[Data under study]:
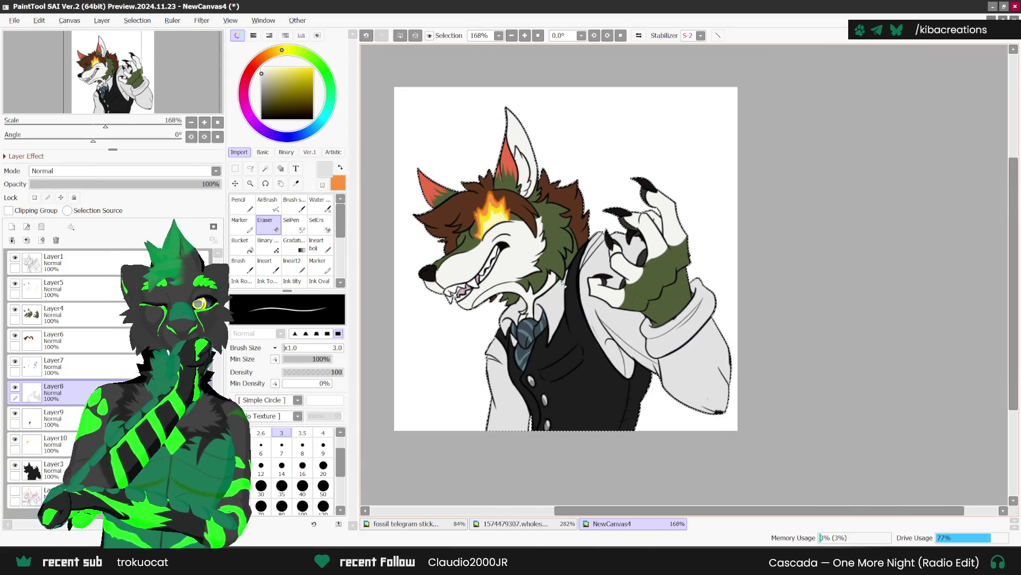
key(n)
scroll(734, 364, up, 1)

==

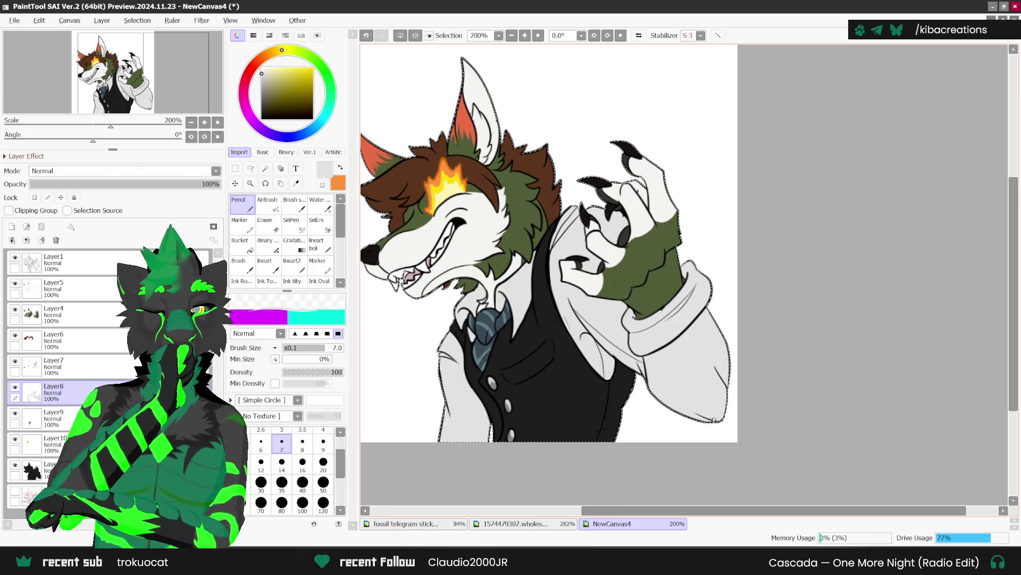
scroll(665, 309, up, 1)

--

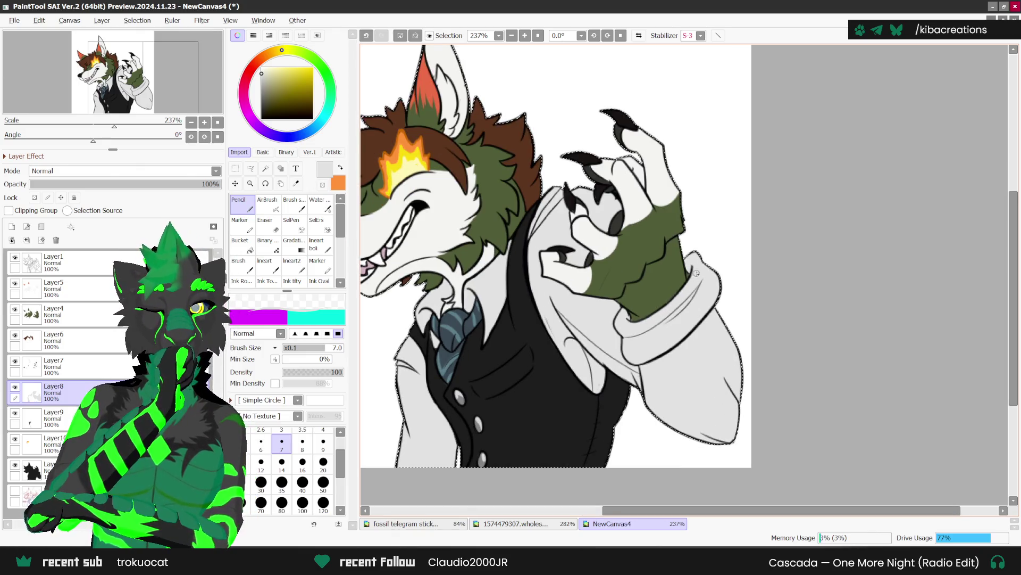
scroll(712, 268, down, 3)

[Brief]:
Take every line from the listing above that includes the word "scroll" and copy it.

[Solution to the exercise]:
scroll(734, 364, up, 1)
scroll(665, 309, up, 1)
scroll(712, 268, down, 3)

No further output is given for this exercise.